The anatomical position of the subarachnoid space (SAS) in relation to dorsal root ganglia (DRG) and penetration of tracer from the SAS into DRG were investigated. We used intrathecal injection of methylene blue to visualize the anatomical position of the SAS in relation to DRG and immunostaining of dipeptidyl peptidase IV (DPP-IV) for detecting arachnoid limiting the SAS. Intrathecal administration of fluorescent-conjugated dextran (fluoro-emerald; FE) was used to demonstrate direct communication between the SAS and DRG. Intrathecal injection of methylene blue and DPP-IV immunostaining revealed that SAS delimited by the arachnoid was extended up to the capsule of DRG in a fold-like recess that may reach approximately half of the DRG length. The arachnoid was found in direct contact to the neuronal body-rich area in the angle between dorsal root and DRG as well as between spinal nerve roots at DRG. Particles of FE were found in the cells of DRG capsule, satellite glial cells, interstitial space, as well as in small and medium-sized neurons after intrathecal injection.
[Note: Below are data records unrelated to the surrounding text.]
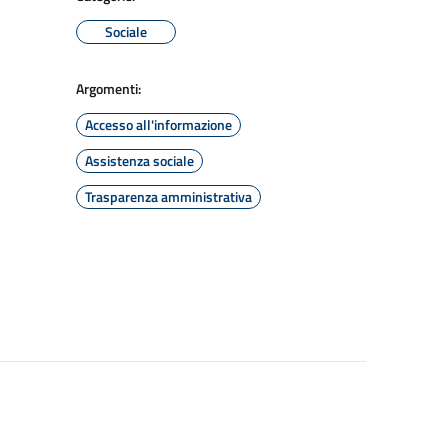
Sociale
Argomenti:
Accesso all'informazione
Assistenza sociale
Trasparenza amministrativa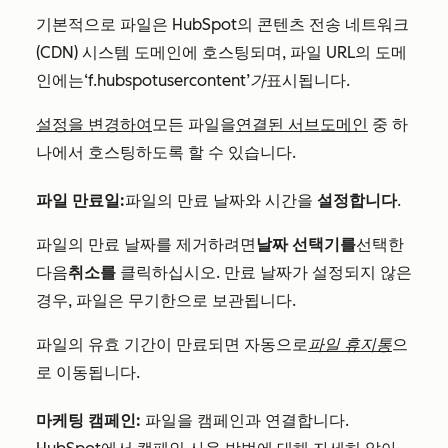
기본적으로 파일은 HubSpot의 콘텐츠 전송 네트워크
(CDN) 시스템 도메인에 호스팅되며, 파일 URL의 도메
인에는
‘f.hubspotusercontent’가
표시됩니다.
설정을 변경하여
모든 파일을
연결된 서브도메인
중 하
나에서 호스팅하도록 할 수 있습니다.
파일 만료일:
파일의 만료 날짜와 시간을
설정합니다
.
파일의 만료 날짜를 제거하려면
날짜 선택기를
선택한
다음
취소를
클릭하십시오. 만료 날짜가 설정되지 않은
경우, 파일은 무기한으로 보관됩니다.
파일의 유효 기간이 만료되면 자동으로
파일 휴지통
으
로 이동됩니다.
마케팅 캠페인:
파일을 캠페인과 연결합니다.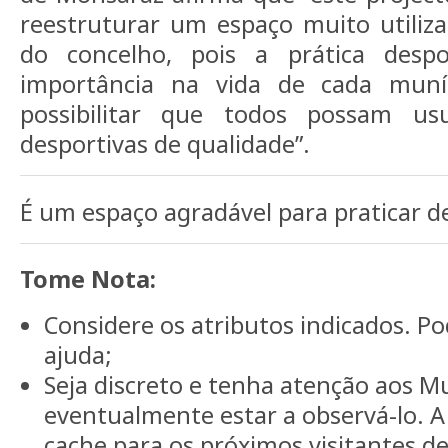
reestruturar um espaço muito utiliza
do concelho, pois a prática desp
importância na vida de cada mun
possibilitar que todos possam usu
desportivas de qualidade”.
É um espaço agradável para praticar de
Tome Nota:
Considere os atributos indicados. 
ajuda;
Seja discreto e tenha atenção aos M
eventualmente estar a observá-lo. 
cache para os próximos visitantes d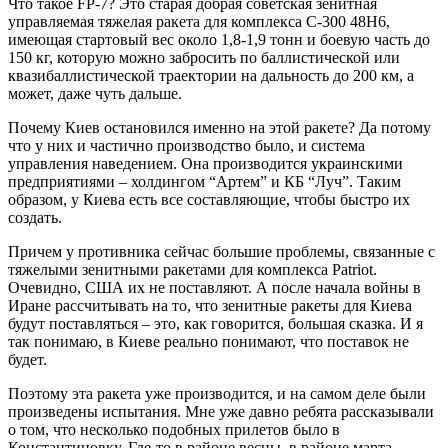
Что такое FP-7? Это старая добрая советская зенитная
управляемая тяжелая ракета для комплекса С-300 48Н6,
имеющая стартовый вес около 1,8-1,9 тонн и боевую часть до
150 кг, которую можно забросить по баллистической или
квазибаллистической траектории на дальность до 200 км, а
может, даже чуть дальше.
Почему Киев остановился именно на этой ракете? Да потому
что у них и частично производство было, и система
управления наведением. Она производится украинскими
предприятиями – холдингом “Артем” и КБ “Луч”. Таким
образом, у Киева есть все составляющие, чтобы быстро их
создать.
Причем у противника сейчас большие проблемы, связанные с
тяжелыми зенитными ракетами для комплекса Patriot.
Очевидно, США их не поставляют. А после начала войны в
Иране рассчитывать на то, что зенитные ракеты для Киева
будут поставляться – это, как говорится, большая сказка. И я
так понимаю, в Киеве реально понимают, что поставок не
будет.
Поэтому эта ракета уже производится, и на самом деле были
произведены испытания. Мне уже давно ребята рассказывали
о том, что несколько подобных прилетов было в
Константиновку. Где-то в районе весны, в районе марта-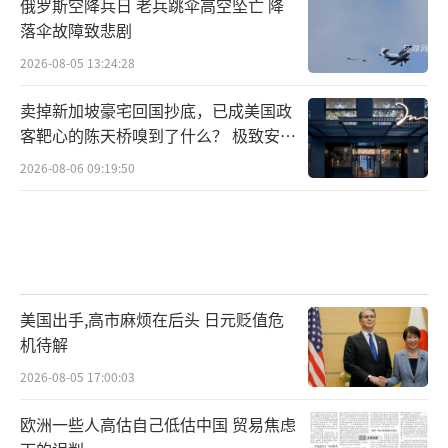
俄罗斯空降兵日 老兵跳伞高空坠亡 降
落伞故障致悲剧
2026-08-05 13:24:28
卖掉新加坡豪宅回国抄底，已成美国政
客靶心的陈天桥嗅到了什么？ 极致安全
的追寻
2026-08-06 09:19:50
美国出手,高市麻烦在后头 日元贬值危
机待解
2026-08-05 17:00:03
欧洲一些人高估自己低估中国 贸易焦虑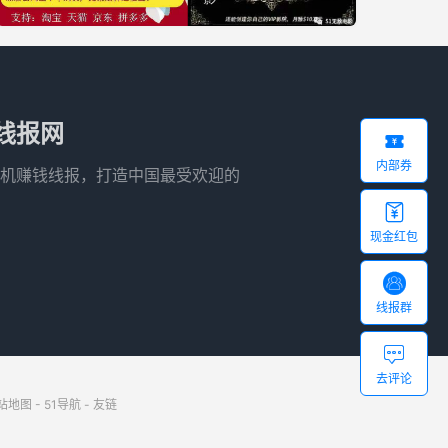
线报网

内部券
机赚钱线报，打造中国最受欢迎的

现金红包

线报群

去评论
站地图
-
51导航
-
友链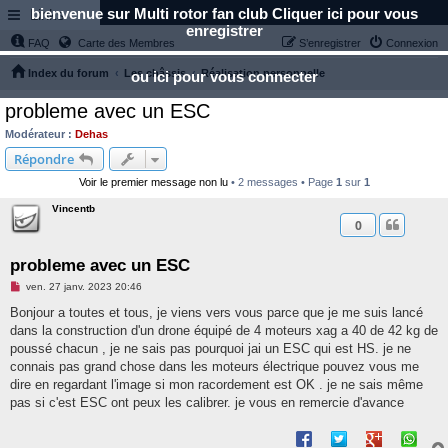
bienvenue sur Multi rotor fan club Cliquer ici pour vous
Links
enregistrer
FAQ
Carte des Membres
S’enregistrer
Connexion
Index du forum
Les châssis
Réalisation personnelle
ou ici pour vous connecter
probleme avec un ESC
Modérateur :
Dehas
Répondre
Voir le premier message non lu
• 2 messages • Page
1
sur
1
Vincentb
0
probleme avec un ESC
M
ven. 27 janv. 2023 20:46
e
s
Bonjour a toutes et tous, je viens vers vous parce que je me suis lancé
s
dans la construction d'un drone équipé de 4 moteurs xag a 40 de 42 kg de
a
g
poussé chacun , je ne sais pas pourquoi jai un ESC qui est HS. je ne
e
connais pas grand chose dans les moteurs électrique pouvez vous me
n
o
dire en regardant l'image si mon racordement est OK . je ne sais même
n
pas si c'est ESC ont peux les calibrer. je vous en remercie d'avance
l
u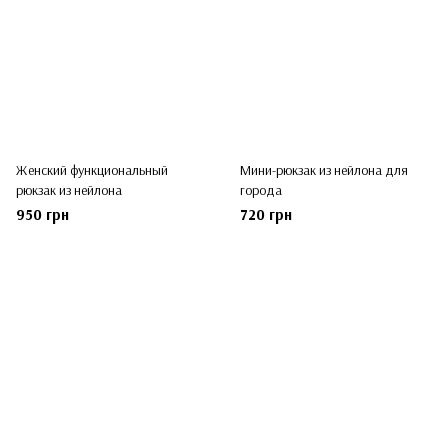
Женский функциональный
Мини-рюкзак из нейлона для
рюкзак из нейлона
города
950 грн
720 грн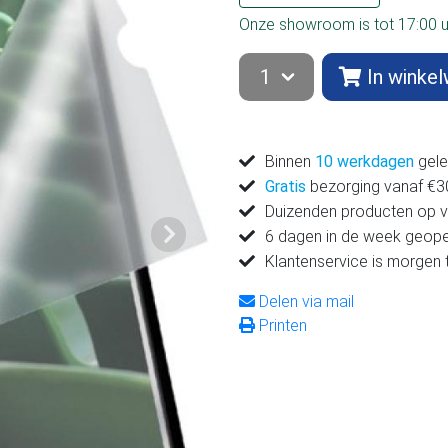
Onze showroom is tot 17:00 
In winke
Binnen
10 werkdagen
gele
Gratis
bezorging vanaf €300
Duizenden producten op 
6 dagen in de week geop
Volgende
Klantenservice is morgen 
Delen via mail
Printen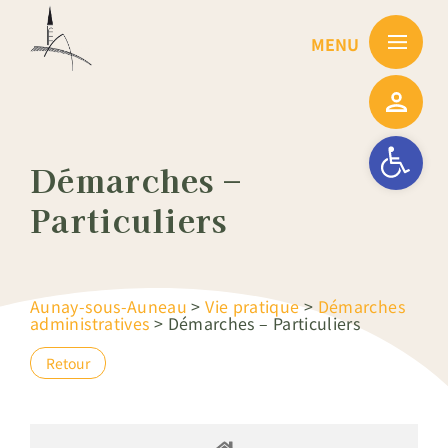
Passer
au
contenu
Ouvrir la barre
Démarches –
Particuliers
Aunay-sous-Auneau
>
Vie pratique
>
Démarches
administratives
>
Démarches – Particuliers
Retour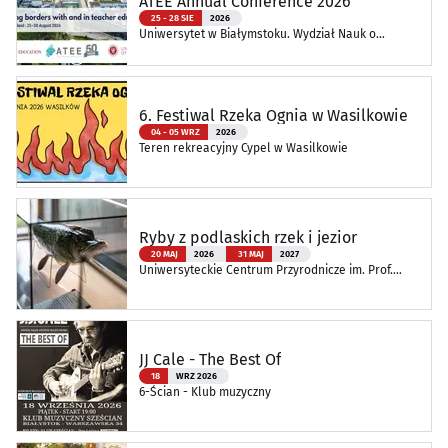
ATEE Annual Conference 2026
25 - 28 SIE
2026
Uniwersytet w Białymstoku. Wydział Nauk o
Edukacji
6. Festiwal Rzeka Ognia w Wasilkowie
04 - 05 WRZ
2026
Teren rekreacyjny Cypel w Wasilkowie
Ryby z podlaskich rzek i jezior
20 MAJ
2026
31 MAJ
2027
Uniwersyteckie Centrum Przyrodnicze im. Prof.
Andrzeja Myrchy
JJ Cale - The Best Of
18
WRZ 2026
6-Ścian - Klub muzyczny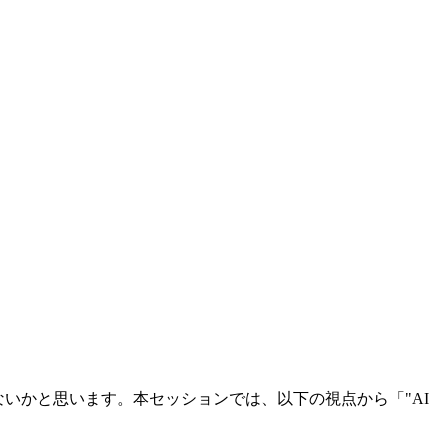
いかと思います。本セッションでは、以下の視点から「"AI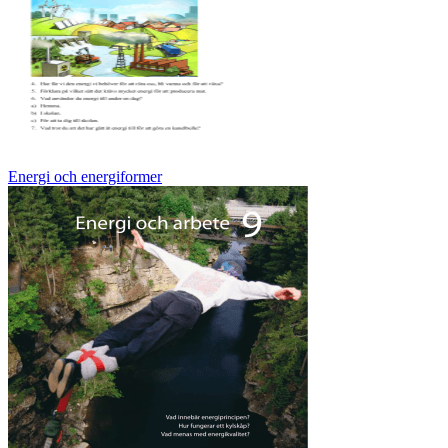
Energi och energiformer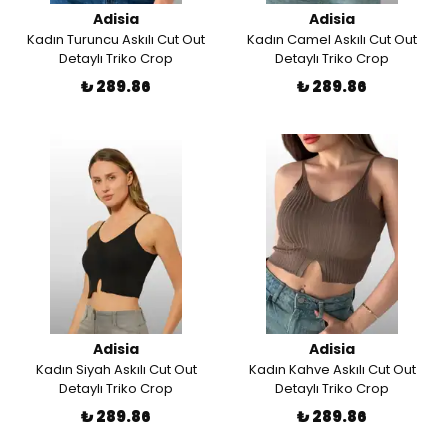
Adisia
Adisia
Kadın Turuncu Askılı Cut Out
Kadın Camel Askılı Cut Out
Detaylı Triko Crop
Detaylı Triko Crop
₺ 289.86
₺ 289.86
Adisia
Adisia
Kadın Siyah Askılı Cut Out
Kadın Kahve Askılı Cut Out
Detaylı Triko Crop
Detaylı Triko Crop
₺ 289.86
₺ 289.86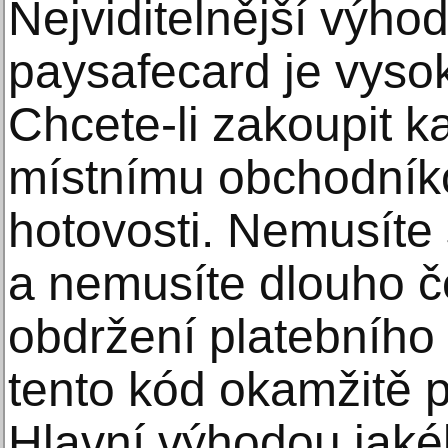
Nejviditelnější výho
paysafecard je vyso
Chcete-li zakoupit ka
místnímu obchodníko
hotovosti. Nemusíte 
a nemusíte dlouho č
obdržení platebníh
tento kód okamžitě p
Hlavní výhodou jaké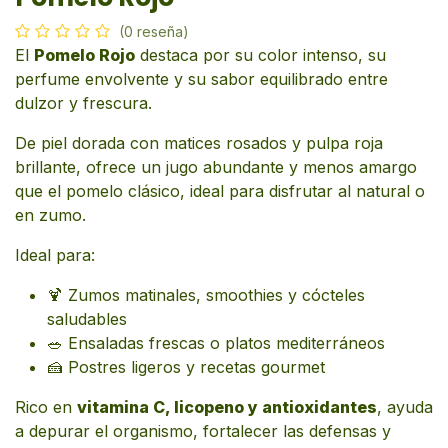
(0 reseña)
El
Pomelo Rojo
destaca por su color intenso, su
perfume envolvente y su sabor equilibrado entre
dulzor y frescura.
De piel dorada con matices rosados y pulpa roja
brillante, ofrece un jugo abundante y menos amargo
que el pomelo clásico, ideal para disfrutar al natural o
en zumo.
Ideal para:
🍹 Zumos matinales, smoothies y cócteles
saludables
🥗 Ensaladas frescas o platos mediterráneos
🍰 Postres ligeros y recetas gourmet
Rico en
vitamina C, licopeno y antioxidantes
, ayuda
a depurar el organismo, fortalecer las defensas y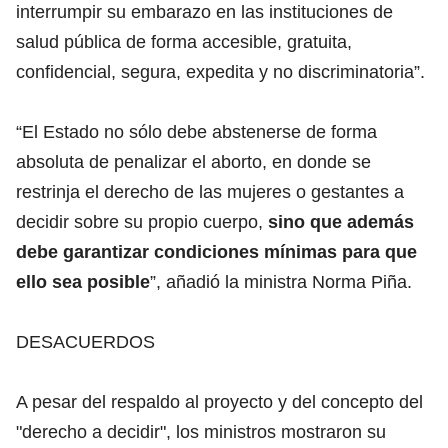
interrumpir su embarazo en las instituciones de
salud pública de forma accesible, gratuita,
confidencial, segura, expedita y no discriminatoria”.
“El Estado no sólo debe abstenerse de forma
absoluta de penalizar el aborto, en donde se
restrinja el derecho de las mujeres o gestantes a
decidir sobre su propio cuerpo,
sino que además
debe garantizar condiciones mínimas para que
ello sea posible
”, añadió la ministra Norma Piña.
DESACUERDOS
A pesar del respaldo al proyecto y del concepto del
"derecho a decidir", los ministros mostraron su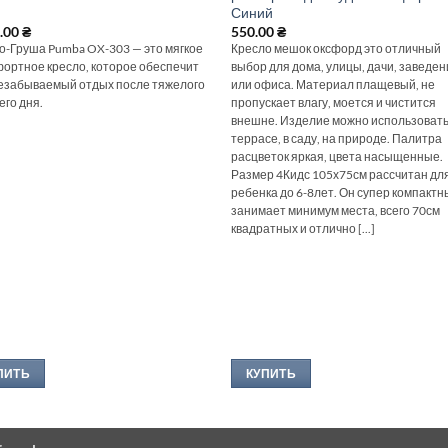
Синий
5.00
₴
550.00
₴
о-Груша Pumba OX-303 — это мягкое
Кресло мешок оксфорд это отличный
фортное кресло, которое обеспечит
выбор для дома, улицы, дачи, заведе
езабываемый отдых после тяжелого
или офиса. Материал плащевый, не
его дня.
пропускает влагу, моется и чистится
внешне. Изделие можно использовать
террасе, в саду, на природе. Палитра
расцветок яркая, цвета насыщенны
Размер 4Кидс 105х75см рассчитан дл
ребенка до 6-8лет. Он супер компактн
занимает минимум места, всего 70см
квадратных и отлично [...]
ПИТЬ
КУПИТЬ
Penetration of FE from the SAS into the DRG induced an immune reaction expressed by colocalization of FE and immunofluorescence indicating antigen-presenting cells (MHC-II+), activated (ED1+) and resident (ED2+) macrophages, and activation of satellite glial cells (GFAP+). Penetration of lumbar-injected FE into the cervical DRG was greater than that into the lumbar DRG after intrathecal injection of FE into the cisterna magna. Our results demonstrate direct communication between DRG and cerebrospinal fluid in the SAS that can create another pathway for possible propagation of inflammatory and signaling molecules from DRG primary affected by peripheral nerve injury into DRG of remote spinal segments.